You can assign a CPT code for repairing a dissection during a procedure. You cannot however code for normal, routine complications during the procedure or complications after a procedure that do not require a return to the operative (procedure) room. Medicare includes the following in the National Correct Coding Initiative policy manual, Chapter 1, section C, # 14:
“Treatment of complications of primary surgical procedures is separately reportable with some limitations. The global surgical package for an operative procedure includes all intra-operative services that are normally a usual and necessary part of the procedure.
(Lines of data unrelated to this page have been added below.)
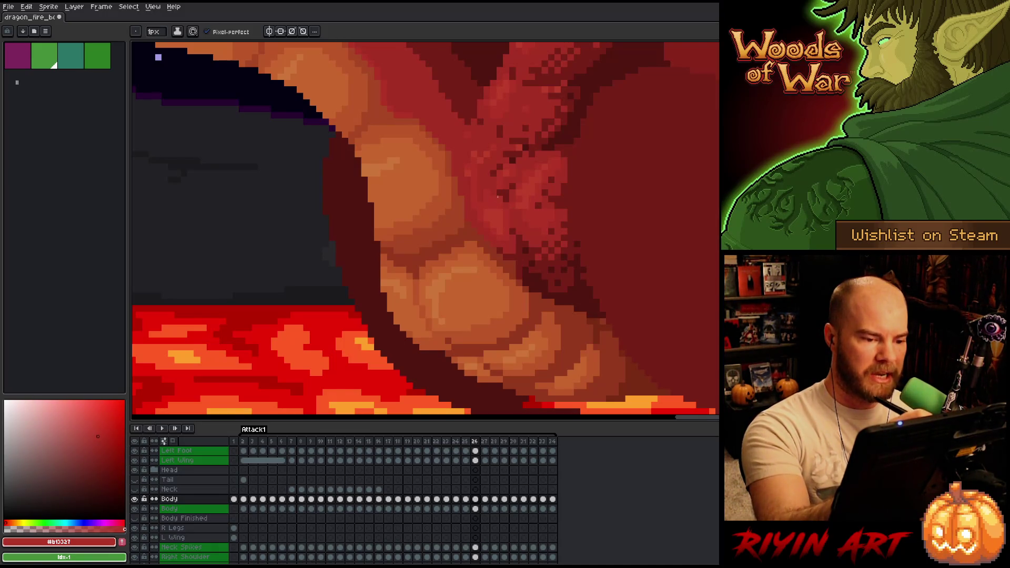
{"action": "left_click", "coordinate": [489, 206], "text": "alt"}
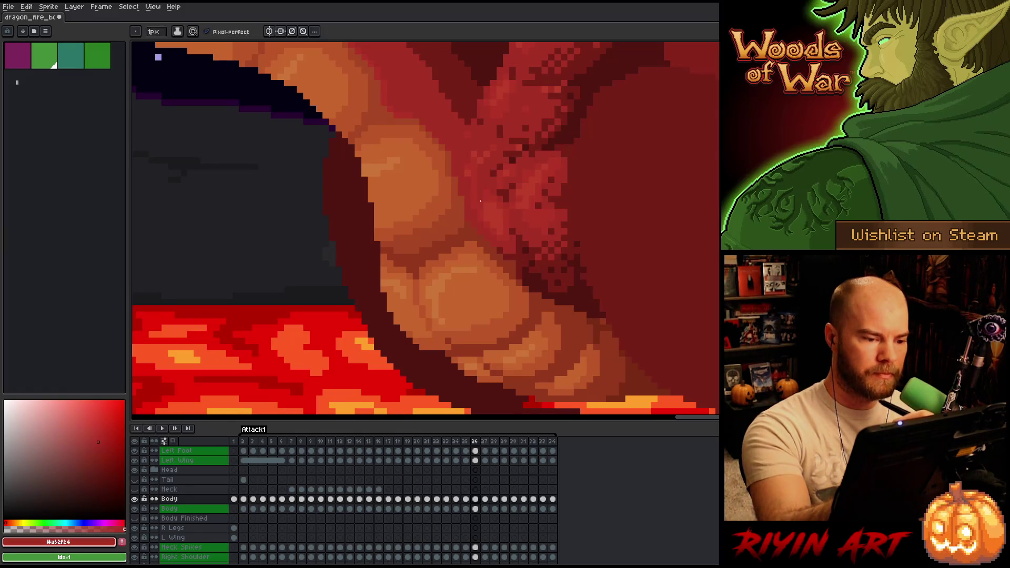
{"action": "left_click", "coordinate": [497, 208], "text": "alt"}
{"action": "left_click", "coordinate": [491, 204], "text": "alt"}
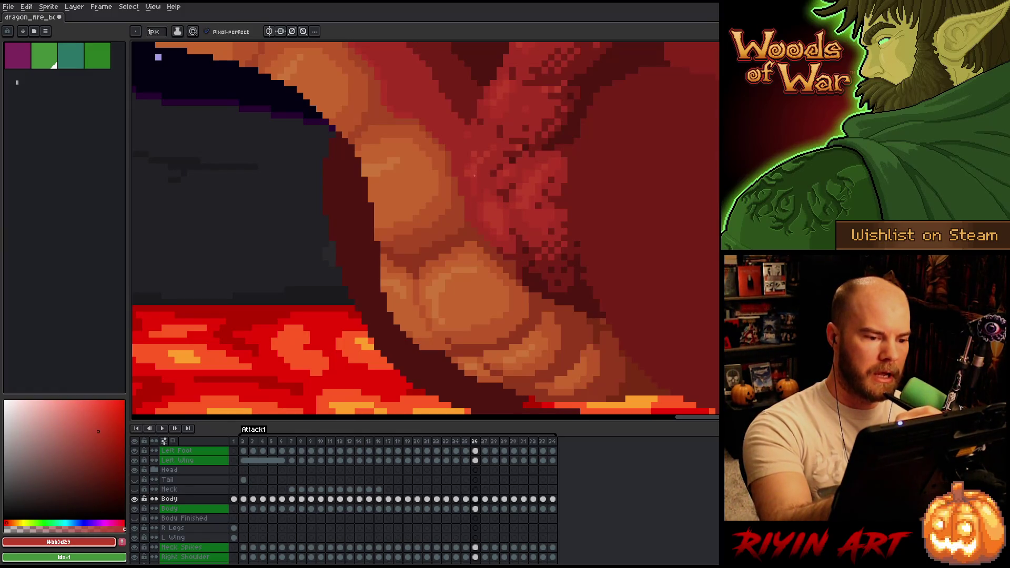
{"action": "left_click", "coordinate": [478, 180], "text": "alt"}
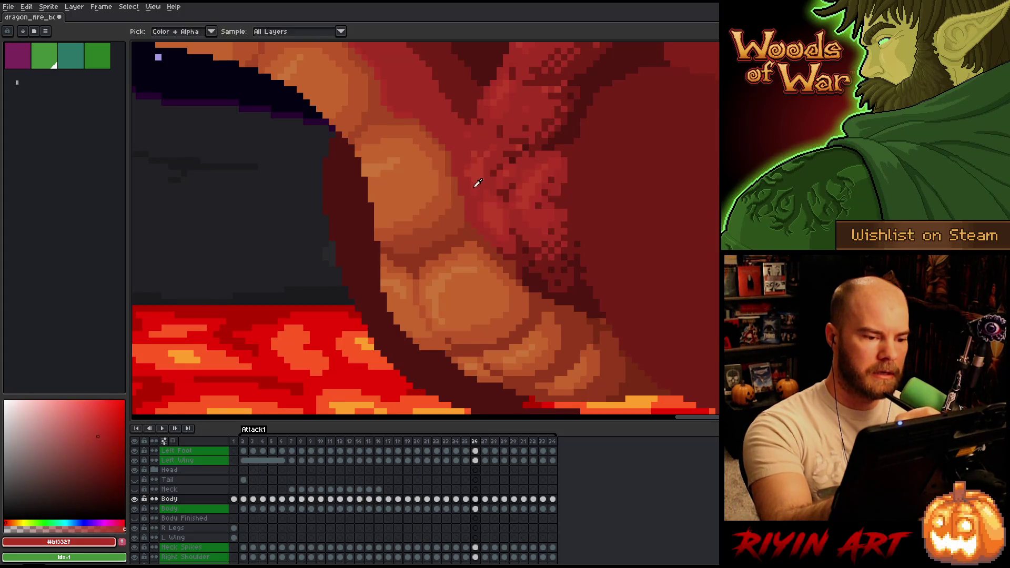
{"action": "left_click", "coordinate": [488, 142], "text": "alt"}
Additionally, the global surgical package includes all medical and surgical services required of the surgeon during the postoperative period of the surgery to treat complications that do not require a return to the operating room. Thus, treatment of a complication of a primary surgical procedure is not separately reportable:
(1) if it represents usual and necessary care in the operating room during the procedure; or
(2) if it occurs postoperatively and does not require return to the operating room. For example, control of hemorrhage is a usual and necessary component of a surgical procedure in the operating room and is not separately reportable. Control of postoperative hemorrhage is also not separately reportable unless the patient must be returned to the operating room for treatment. In the latter case, the control of hemorrhage may be separately reportable with modifier 78.”